KURZAUFTRAG
Wie viele Besucher kommen laut dem Textauszug fünfmal in der Woche in den Ort?

TEXTAUSZUG
# # # # # # #

Die meisten Zuschauer sind in einem Alter, in dem man schon Gedanken macht über den Übergang in eine bessere Welt. Das löst ein gewisses Interesse aus für den Bühnenstoff, bei dem es um die Vergebung von Sünden, um Erlösung und Auferstehung geht.

Der Zuschauerraum ist überdacht, aber der Himmel über der Bühne ist offen. Den ganzen Morgen hat es geregnet, am Nachmittag hängen immer noch schwarze Wolken über dem Tal und ein kalter Wind weht in das Theater. Nach spätestens zweieinhalb Stunden auf engen Stühlen bekommen auch die Zuschauer ein kaltes Gespür dafür, was Leiden heißt. Nur große Gefühle können die Pilger noch warm halten.

Fünfmal in der Woche strömen 4700 Besucher in den Ort: Touristen, Gläubige und Pilger. Allesamt Leute, die Geld ausgeben. Ein verführerischer Gedanke.

# # # # # # #

(Gespeicherte Einträge)

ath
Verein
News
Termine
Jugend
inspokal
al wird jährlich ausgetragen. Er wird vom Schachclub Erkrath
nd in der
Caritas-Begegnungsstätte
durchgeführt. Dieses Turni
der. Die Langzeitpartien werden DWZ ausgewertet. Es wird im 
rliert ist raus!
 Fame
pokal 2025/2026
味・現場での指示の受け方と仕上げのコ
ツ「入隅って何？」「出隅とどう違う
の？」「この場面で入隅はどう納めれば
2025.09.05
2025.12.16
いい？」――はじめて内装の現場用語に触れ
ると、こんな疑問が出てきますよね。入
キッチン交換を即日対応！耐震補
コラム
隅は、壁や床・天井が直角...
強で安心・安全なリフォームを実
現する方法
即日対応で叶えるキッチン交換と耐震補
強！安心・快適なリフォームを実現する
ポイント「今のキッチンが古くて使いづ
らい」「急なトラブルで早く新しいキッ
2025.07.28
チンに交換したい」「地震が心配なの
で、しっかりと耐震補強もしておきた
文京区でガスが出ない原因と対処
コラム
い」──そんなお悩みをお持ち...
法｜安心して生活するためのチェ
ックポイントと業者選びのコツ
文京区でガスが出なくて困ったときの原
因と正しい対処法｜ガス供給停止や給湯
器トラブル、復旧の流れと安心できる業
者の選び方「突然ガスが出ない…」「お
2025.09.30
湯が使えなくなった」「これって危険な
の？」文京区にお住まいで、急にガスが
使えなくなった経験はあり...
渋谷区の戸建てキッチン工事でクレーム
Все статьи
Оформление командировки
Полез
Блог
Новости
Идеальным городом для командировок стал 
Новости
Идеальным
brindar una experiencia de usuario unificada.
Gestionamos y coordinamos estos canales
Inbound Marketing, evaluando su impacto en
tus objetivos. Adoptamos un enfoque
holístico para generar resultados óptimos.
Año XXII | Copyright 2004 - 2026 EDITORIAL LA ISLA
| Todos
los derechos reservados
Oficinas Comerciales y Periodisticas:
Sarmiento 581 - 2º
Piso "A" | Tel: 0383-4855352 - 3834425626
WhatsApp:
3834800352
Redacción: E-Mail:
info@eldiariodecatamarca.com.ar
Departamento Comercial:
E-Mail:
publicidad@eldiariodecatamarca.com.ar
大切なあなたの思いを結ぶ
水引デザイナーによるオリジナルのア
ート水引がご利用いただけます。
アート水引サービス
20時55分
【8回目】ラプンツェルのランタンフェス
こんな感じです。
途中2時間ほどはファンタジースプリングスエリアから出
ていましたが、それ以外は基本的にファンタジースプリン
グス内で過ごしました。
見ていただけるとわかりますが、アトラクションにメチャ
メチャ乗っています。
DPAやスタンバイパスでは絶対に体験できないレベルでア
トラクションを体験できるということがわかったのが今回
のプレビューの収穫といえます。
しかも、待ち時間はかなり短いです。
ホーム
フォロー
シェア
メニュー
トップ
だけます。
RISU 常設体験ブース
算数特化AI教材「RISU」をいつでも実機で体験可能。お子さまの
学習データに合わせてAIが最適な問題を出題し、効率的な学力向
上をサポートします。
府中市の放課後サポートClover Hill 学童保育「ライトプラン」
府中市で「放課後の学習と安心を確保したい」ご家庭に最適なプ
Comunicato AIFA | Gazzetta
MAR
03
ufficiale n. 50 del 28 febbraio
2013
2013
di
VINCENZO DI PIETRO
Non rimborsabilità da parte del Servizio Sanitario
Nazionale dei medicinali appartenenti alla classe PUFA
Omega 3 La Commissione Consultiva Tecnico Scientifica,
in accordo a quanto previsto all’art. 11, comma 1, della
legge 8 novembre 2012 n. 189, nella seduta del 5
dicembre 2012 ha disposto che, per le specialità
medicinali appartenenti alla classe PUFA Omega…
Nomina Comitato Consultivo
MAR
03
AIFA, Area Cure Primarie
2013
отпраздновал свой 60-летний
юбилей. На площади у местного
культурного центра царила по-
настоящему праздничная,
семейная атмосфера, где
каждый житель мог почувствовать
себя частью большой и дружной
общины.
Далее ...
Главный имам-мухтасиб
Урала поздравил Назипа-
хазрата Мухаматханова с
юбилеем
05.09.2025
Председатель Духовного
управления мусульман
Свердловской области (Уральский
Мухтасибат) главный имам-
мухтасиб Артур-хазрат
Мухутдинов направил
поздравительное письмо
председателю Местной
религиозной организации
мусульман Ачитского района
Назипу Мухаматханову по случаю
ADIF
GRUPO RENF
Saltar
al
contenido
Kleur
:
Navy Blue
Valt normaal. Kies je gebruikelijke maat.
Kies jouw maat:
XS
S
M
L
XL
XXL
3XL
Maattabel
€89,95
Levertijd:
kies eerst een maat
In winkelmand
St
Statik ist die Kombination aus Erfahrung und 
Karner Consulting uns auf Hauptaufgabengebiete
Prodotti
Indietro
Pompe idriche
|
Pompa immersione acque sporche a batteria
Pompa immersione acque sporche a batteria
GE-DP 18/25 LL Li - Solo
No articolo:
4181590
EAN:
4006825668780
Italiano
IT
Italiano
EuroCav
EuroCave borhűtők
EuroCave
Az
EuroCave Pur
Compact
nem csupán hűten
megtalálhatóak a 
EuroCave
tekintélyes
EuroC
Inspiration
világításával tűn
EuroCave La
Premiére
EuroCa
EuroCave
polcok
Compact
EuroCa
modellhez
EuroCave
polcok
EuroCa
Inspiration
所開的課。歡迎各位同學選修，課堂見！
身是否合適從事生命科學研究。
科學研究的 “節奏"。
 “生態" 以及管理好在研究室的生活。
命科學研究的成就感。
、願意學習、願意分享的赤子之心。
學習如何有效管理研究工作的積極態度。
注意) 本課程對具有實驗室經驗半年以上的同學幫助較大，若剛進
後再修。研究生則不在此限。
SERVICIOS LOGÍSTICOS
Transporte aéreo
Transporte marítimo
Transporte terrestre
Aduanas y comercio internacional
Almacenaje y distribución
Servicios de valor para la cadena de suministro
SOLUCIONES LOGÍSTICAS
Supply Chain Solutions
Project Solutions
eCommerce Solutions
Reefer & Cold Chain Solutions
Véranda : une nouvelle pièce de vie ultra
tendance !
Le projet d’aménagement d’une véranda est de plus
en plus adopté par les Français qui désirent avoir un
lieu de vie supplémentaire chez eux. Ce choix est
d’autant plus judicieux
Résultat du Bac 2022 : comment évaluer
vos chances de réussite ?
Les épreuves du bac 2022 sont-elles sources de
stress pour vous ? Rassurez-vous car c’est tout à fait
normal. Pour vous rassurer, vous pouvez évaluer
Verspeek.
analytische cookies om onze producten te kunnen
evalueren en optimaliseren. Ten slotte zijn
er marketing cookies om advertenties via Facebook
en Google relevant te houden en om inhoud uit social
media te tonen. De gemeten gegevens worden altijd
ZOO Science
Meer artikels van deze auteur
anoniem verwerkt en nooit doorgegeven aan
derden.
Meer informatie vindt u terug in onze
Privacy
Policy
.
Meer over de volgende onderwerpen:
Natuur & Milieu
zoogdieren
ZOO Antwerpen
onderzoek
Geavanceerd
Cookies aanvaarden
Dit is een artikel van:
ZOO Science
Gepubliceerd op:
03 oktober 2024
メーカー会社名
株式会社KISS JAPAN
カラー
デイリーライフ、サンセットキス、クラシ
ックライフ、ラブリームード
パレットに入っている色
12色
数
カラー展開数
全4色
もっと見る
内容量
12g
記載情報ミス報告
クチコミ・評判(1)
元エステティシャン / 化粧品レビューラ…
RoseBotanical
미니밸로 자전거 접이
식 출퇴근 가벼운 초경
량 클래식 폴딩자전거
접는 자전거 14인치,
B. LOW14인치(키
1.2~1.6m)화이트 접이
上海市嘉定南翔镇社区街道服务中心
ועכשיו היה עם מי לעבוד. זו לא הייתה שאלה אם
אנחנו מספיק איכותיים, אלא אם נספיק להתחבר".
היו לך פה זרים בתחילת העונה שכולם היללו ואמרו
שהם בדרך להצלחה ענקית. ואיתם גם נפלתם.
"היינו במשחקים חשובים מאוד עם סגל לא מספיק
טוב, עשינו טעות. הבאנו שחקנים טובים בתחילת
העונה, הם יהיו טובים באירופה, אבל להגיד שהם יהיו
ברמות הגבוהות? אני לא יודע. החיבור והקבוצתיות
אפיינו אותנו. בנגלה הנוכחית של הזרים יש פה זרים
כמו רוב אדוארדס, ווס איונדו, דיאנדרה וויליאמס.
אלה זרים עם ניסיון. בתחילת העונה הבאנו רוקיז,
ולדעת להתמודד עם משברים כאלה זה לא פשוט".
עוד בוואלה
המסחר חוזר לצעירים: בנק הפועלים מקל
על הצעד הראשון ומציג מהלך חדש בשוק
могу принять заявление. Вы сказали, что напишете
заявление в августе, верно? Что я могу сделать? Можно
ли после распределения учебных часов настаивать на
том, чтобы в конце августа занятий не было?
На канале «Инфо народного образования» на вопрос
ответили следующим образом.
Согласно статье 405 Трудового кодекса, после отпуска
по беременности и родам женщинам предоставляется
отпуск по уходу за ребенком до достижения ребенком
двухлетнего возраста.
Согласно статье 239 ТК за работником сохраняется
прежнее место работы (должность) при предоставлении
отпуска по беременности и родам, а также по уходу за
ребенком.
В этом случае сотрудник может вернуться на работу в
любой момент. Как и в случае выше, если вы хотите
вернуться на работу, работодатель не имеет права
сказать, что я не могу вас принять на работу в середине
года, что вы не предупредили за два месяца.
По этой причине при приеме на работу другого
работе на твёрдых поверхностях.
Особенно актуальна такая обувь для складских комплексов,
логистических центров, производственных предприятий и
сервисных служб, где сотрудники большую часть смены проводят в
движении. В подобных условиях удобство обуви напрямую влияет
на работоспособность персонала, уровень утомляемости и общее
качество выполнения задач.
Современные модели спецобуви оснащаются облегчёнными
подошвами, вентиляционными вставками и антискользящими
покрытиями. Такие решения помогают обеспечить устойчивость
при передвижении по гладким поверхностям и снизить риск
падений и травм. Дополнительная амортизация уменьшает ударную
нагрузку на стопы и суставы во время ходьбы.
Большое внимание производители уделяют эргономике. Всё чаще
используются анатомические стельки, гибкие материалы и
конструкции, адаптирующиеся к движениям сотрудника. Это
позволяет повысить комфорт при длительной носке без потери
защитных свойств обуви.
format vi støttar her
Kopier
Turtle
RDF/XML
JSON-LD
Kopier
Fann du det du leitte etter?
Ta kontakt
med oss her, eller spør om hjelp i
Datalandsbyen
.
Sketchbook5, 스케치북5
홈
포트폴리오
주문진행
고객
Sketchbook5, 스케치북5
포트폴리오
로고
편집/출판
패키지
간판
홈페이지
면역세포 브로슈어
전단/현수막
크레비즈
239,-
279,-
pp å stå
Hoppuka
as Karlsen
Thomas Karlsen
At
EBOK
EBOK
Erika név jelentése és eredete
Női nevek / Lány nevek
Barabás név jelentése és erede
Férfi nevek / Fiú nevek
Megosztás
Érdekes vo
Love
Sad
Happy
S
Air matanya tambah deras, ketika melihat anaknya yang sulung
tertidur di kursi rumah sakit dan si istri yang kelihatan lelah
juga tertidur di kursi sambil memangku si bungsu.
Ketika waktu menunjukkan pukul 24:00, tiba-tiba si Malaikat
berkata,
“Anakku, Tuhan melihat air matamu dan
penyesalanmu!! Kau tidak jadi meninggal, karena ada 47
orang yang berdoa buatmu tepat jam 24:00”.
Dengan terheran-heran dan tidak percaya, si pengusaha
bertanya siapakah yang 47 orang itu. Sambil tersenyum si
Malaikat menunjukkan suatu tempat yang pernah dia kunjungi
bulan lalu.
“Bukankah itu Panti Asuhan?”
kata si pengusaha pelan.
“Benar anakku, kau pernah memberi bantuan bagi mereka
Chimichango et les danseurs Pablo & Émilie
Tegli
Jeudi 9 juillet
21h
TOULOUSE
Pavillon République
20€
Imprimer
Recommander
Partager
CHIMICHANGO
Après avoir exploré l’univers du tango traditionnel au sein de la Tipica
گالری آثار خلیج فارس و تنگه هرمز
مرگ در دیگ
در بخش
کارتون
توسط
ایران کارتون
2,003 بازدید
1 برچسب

# # # # # # #

LÖSUNG DER AUFGABE
4700 Besucher.